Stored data
--- START ---
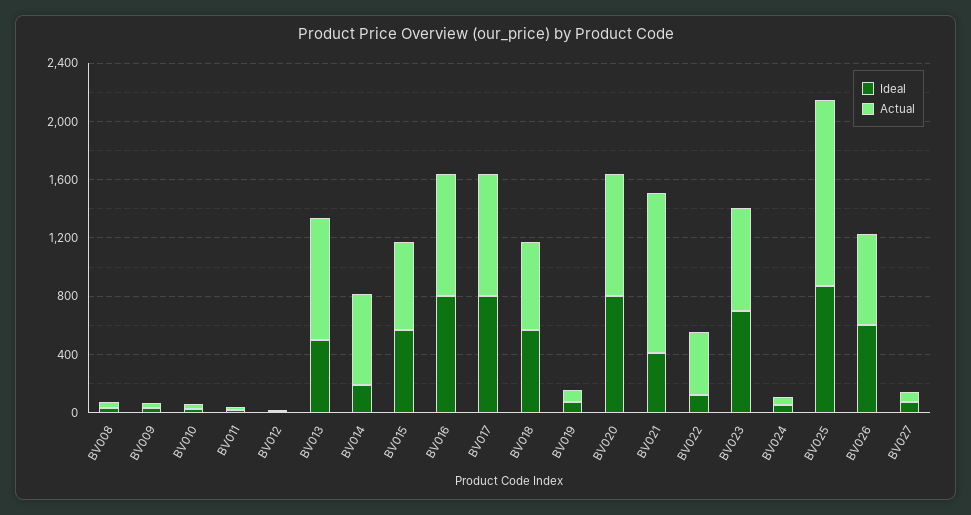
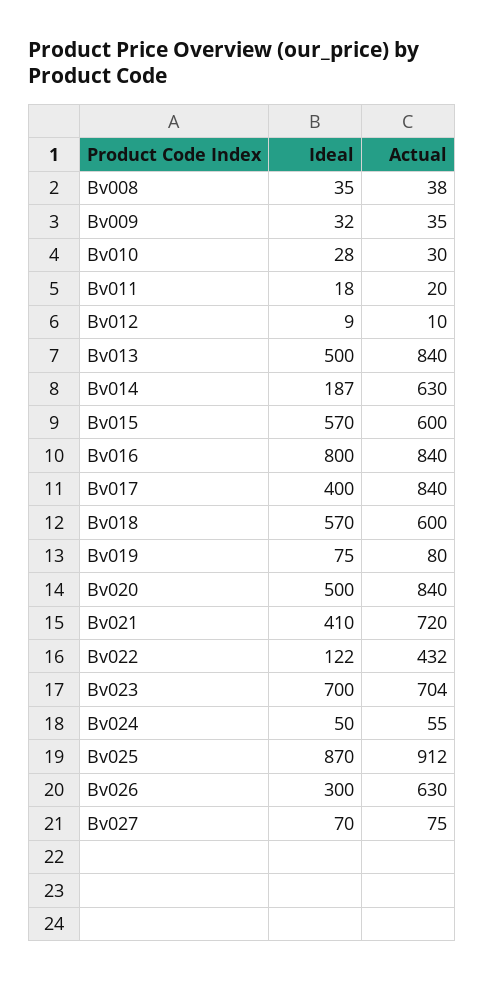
  {
    "Ideal": {
      "BV008": 35,
      "BV009": 32,
      "BV010": 28,
      "BV011": 18,
      "BV012": 9,
      "BV013": 500,
      "BV014": 187,
      "BV015": 570,
      "BV016": 800,
-     "BV017": 800,
+     "BV017": 400,
      "BV018": 570,
      "BV019": 75,
-     "BV020": 800,
+     "BV020": 500,
      "BV021": 410,
      "BV022": 122,
      "BV023": 700,
      "BV024": 50,
      "BV025": 870,
-     "BV026": 600,
+     "BV026": 300,
      "BV027": 70
    },
    "Actual": {
      "BV008": 38,
      "BV009": 35,
      "BV010": 30,
      "BV011": 20,
      "BV012": 10,
      "BV013": 840,
      "BV014": 630,
      "BV015": 600,
      "BV016": 840,
      "BV017": 840,
      "BV018": 600,
      "BV019": 80,
      "BV020": 840,
-     "BV021": 1100,
+     "BV021": 720,
      "BV022": 432,
      "BV023": 704,
      "BV024": 55,
-     "BV025": 1300,
+     "BV025": 912,
      "BV026": 630,
      "BV027": 75
    }
  }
--- END ---
WHAT YOU HAVE TO DO: Would you reproduce the records exactly as they stand, but without the pictures?

ANSWER TO THIS TASK:
  {
    "Ideal": {
      "BV008": 35,
      "BV009": 32,
      "BV010": 28,
      "BV011": 18,
      "BV012": 9,
      "BV013": 500,
      "BV014": 187,
      "BV015": 570,
      "BV016": 800,
-     "BV017": 800,
+     "BV017": 400,
      "BV018": 570,
      "BV019": 75,
-     "BV020": 800,
+     "BV020": 500,
      "BV021": 410,
      "BV022": 122,
      "BV023": 700,
      "BV024": 50,
      "BV025": 870,
-     "BV026": 600,
+     "BV026": 300,
      "BV027": 70
    },
    "Actual": {
      "BV008": 38,
      "BV009": 35,
      "BV010": 30,
      "BV011": 20,
      "BV012": 10,
      "BV013": 840,
      "BV014": 630,
      "BV015": 600,
      "BV016": 840,
      "BV017": 840,
      "BV018": 600,
      "BV019": 80,
      "BV020": 840,
-     "BV021": 1100,
+     "BV021": 720,
      "BV022": 432,
      "BV023": 704,
      "BV024": 55,
-     "BV025": 1300,
+     "BV025": 912,
      "BV026": 630,
      "BV027": 75
    }
  }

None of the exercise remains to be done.